[Supplied records]

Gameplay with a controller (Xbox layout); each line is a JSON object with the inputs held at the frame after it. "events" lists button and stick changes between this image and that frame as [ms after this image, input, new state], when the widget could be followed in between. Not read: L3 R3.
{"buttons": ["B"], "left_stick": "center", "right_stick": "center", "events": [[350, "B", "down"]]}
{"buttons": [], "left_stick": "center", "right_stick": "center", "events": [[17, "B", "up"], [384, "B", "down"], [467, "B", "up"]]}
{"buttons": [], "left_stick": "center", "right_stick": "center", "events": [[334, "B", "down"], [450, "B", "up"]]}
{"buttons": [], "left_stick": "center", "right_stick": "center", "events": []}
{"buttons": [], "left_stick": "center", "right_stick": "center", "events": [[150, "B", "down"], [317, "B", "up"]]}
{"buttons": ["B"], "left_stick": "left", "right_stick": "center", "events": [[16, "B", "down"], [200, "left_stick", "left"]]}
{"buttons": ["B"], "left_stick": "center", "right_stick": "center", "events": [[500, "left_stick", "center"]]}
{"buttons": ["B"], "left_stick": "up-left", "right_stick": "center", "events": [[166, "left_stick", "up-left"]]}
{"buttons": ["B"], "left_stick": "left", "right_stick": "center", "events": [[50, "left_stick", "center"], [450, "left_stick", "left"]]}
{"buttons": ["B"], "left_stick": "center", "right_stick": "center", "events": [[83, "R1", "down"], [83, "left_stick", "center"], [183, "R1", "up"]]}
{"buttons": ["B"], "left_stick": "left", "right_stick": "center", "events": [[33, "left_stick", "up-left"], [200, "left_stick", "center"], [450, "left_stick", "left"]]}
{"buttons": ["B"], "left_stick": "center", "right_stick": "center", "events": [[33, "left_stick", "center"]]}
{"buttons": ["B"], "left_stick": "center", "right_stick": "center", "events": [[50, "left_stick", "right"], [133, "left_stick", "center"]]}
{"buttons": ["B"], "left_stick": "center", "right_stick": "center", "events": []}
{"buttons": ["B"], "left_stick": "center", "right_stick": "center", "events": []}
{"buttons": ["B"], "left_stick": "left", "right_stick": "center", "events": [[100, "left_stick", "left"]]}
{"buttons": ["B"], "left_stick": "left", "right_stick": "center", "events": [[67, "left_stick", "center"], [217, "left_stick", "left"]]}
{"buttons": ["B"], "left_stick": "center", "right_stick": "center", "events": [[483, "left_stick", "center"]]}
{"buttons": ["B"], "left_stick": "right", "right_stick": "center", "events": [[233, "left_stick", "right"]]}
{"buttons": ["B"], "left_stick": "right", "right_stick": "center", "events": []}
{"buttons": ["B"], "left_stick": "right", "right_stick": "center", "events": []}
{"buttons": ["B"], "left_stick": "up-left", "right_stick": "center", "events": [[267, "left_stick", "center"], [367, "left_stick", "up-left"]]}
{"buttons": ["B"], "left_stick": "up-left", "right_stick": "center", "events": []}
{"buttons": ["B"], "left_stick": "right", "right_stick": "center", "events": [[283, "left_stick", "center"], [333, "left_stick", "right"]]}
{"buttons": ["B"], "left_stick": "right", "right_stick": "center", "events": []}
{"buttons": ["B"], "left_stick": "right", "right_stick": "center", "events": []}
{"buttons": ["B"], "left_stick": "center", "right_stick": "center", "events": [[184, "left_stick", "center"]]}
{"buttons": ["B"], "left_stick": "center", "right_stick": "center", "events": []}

[/Supplied records]

Work item: Transcribe each entry exactly as it appears.

Solution for this problem:
Gameplay with a controller (Xbox layout); each line is a JSON object with the inputs held at the frame after it. "events" lists button and stick changes between this image and that frame as [ms after this image, input, new state], when the widget could be followed in between. Not read: L3 R3.
{"buttons": ["B"], "left_stick": "center", "right_stick": "center", "events": [[350, "B", "down"]]}
{"buttons": [], "left_stick": "center", "right_stick": "center", "events": [[17, "B", "up"], [384, "B", "down"], [467, "B", "up"]]}
{"buttons": [], "left_stick": "center", "right_stick": "center", "events": [[334, "B", "down"], [450, "B", "up"]]}
{"buttons": [], "left_stick": "center", "right_stick": "center", "events": []}
{"buttons": [], "left_stick": "center", "right_stick": "center", "events": [[150, "B", "down"], [317, "B", "up"]]}
{"buttons": ["B"], "left_stick": "left", "right_stick": "center", "events": [[16, "B", "down"], [200, "left_stick", "left"]]}
{"buttons": ["B"], "left_stick": "center", "right_stick": "center", "events": [[500, "left_stick", "center"]]}
{"buttons": ["B"], "left_stick": "up-left", "right_stick": "center", "events": [[166, "left_stick", "up-left"]]}
{"buttons": ["B"], "left_stick": "left", "right_stick": "center", "events": [[50, "left_stick", "center"], [450, "left_stick", "left"]]}
{"buttons": ["B"], "left_stick": "center", "right_stick": "center", "events": [[83, "R1", "down"], [83, "left_stick", "center"], [183, "R1", "up"]]}
{"buttons": ["B"], "left_stick": "left", "right_stick": "center", "events": [[33, "left_stick", "up-left"], [200, "left_stick", "center"], [450, "left_stick", "left"]]}
{"buttons": ["B"], "left_stick": "center", "right_stick": "center", "events": [[33, "left_stick", "center"]]}
{"buttons": ["B"], "left_stick": "center", "right_stick": "center", "events": [[50, "left_stick", "right"], [133, "left_stick", "center"]]}
{"buttons": ["B"], "left_stick": "center", "right_stick": "center", "events": []}
{"buttons": ["B"], "left_stick": "center", "right_stick": "center", "events": []}
{"buttons": ["B"], "left_stick": "left", "right_stick": "center", "events": [[100, "left_stick", "left"]]}
{"buttons": ["B"], "left_stick": "left", "right_stick": "center", "events": [[67, "left_stick", "center"], [217, "left_stick", "left"]]}
{"buttons": ["B"], "left_stick": "center", "right_stick": "center", "events": [[483, "left_stick", "center"]]}
{"buttons": ["B"], "left_stick": "right", "right_stick": "center", "events": [[233, "left_stick", "right"]]}
{"buttons": ["B"], "left_stick": "right", "right_stick": "center", "events": []}
{"buttons": ["B"], "left_stick": "right", "right_stick": "center", "events": []}
{"buttons": ["B"], "left_stick": "up-left", "right_stick": "center", "events": [[267, "left_stick", "center"], [367, "left_stick", "up-left"]]}
{"buttons": ["B"], "left_stick": "up-left", "right_stick": "center", "events": []}
{"buttons": ["B"], "left_stick": "right", "right_stick": "center", "events": [[283, "left_stick", "center"], [333, "left_stick", "right"]]}
{"buttons": ["B"], "left_stick": "right", "right_stick": "center", "events": []}
{"buttons": ["B"], "left_stick": "right", "right_stick": "center", "events": []}
{"buttons": ["B"], "left_stick": "center", "right_stick": "center", "events": [[184, "left_stick", "center"]]}
{"buttons": ["B"], "left_stick": "center", "right_stick": "center", "events": []}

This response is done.